From BRAIN 2025: A Scientific Vision Report
Chemistry and Molecular Technology: Optical Sensors of Neuronal Activity
The ability to monitor activity in large numbers of neurons has been accelerated over the past two decades by using optical methods and tools from chemistry and genetics. Optical sensors, whether chemical or genetic, have the potential to report sub‐cellular dynamics in dendrites, spines, or axons; to probe non‐electrical facets of neural dynamics such as the neurochemical and biochemical aspects of cells’ activities; and to sample cells densely within local microcircuits. The capacity for dense sampling holds particular promise for revealing collective activity modes in local microcircuits that might be missed with sparser recording methods.
Genetic tools can also target cells by genetic type or connectivity, and maintain large‐scale chronic recordings of identified cells or even individual synapses over weeks and months in live animals. Such large‐scale chronic recordings are especially beneficial for long‐term studies of learning and memory, circuit plasticity, development, animal models of brain disease and disorders, and the sustained effects of candidate therapeutics.
Although the acceleration in optical sensor development is relatively recent, it has already had a great impact on the field. Presently, most in vivo optical recordings are studies of neuronal or glial calcium dynamics. Neuronal calcium tracks action potentials as well as presynaptic and postsynaptic calcium signals at synapses, providing important information about both input and output signals. However, its ability to report subthreshold or inhibitory signals is variable, and while existing indicators have achieved single‐spike sensitivity in low firing rate regimes, they cannot yet follow spikes in fast‐spiking neurons.
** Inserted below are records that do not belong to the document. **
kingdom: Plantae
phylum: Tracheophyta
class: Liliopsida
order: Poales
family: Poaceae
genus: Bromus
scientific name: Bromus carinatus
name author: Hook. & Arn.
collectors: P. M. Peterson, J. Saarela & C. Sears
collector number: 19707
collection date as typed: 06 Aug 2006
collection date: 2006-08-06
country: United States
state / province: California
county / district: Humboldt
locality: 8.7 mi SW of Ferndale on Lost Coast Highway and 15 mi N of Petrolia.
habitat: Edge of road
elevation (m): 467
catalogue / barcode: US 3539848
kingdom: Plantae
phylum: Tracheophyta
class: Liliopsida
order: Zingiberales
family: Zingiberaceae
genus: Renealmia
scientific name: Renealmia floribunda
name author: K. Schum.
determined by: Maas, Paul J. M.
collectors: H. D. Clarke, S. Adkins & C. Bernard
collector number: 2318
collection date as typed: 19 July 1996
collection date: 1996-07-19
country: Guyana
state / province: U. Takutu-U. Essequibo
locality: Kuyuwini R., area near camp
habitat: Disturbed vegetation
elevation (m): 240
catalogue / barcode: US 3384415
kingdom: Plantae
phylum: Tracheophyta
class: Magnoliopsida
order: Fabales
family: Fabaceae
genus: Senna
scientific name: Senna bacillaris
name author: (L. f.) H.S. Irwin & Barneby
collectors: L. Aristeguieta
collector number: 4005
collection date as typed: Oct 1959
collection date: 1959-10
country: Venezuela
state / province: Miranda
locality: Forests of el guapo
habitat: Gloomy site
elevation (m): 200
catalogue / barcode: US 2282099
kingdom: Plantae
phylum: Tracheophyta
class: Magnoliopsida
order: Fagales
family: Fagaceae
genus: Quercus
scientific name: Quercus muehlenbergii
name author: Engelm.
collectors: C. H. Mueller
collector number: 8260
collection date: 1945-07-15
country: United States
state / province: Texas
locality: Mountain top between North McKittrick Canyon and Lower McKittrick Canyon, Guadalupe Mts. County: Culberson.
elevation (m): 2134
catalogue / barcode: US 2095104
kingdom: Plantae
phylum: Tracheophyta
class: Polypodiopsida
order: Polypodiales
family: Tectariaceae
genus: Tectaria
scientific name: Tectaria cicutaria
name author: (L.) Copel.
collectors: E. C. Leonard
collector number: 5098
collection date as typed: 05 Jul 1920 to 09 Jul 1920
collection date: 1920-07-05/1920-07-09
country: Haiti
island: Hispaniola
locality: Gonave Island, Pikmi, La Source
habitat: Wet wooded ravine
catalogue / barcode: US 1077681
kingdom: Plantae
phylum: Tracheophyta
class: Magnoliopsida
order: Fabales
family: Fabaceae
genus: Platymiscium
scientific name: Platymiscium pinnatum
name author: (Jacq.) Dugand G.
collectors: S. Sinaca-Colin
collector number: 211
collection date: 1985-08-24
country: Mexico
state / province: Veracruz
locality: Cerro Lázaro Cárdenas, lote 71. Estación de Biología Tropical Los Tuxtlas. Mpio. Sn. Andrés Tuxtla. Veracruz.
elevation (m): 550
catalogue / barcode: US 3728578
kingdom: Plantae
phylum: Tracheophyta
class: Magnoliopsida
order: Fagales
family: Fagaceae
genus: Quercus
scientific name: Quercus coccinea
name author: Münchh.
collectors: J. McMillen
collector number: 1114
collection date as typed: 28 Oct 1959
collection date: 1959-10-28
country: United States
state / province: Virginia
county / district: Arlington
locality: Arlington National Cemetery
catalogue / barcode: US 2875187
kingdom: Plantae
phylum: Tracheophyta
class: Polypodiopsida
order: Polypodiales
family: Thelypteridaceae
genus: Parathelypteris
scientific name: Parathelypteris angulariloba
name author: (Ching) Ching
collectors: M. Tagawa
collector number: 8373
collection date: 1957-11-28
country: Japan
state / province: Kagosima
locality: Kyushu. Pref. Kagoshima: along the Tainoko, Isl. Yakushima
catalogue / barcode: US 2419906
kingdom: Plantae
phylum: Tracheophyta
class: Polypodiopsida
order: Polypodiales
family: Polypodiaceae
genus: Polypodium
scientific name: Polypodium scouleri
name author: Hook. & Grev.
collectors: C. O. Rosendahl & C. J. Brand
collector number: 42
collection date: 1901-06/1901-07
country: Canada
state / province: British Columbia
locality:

The future of this field is not just improving calcium sensors, but generating a broad suite of optical sensors. Voltage indicators are ripe for development: by following voltage, one could in principle follow spikes and subthreshold signals, including inhibition. Several genetically encoded voltage indicators have appeared, but they do not yet have the desired combination of signal strength and speed, and could benefit greatly from disciplined, iterative improvements. Improved voltage indicators may well be genetically encoded, but other approaches from chemistry and nanotechnology should also be considered. The experience of optimizing the calcium indicators should be directly applicable to improving voltage indicators. Indicators with ultralow background emissions hold particular importance for reliable event detection and timing estimation.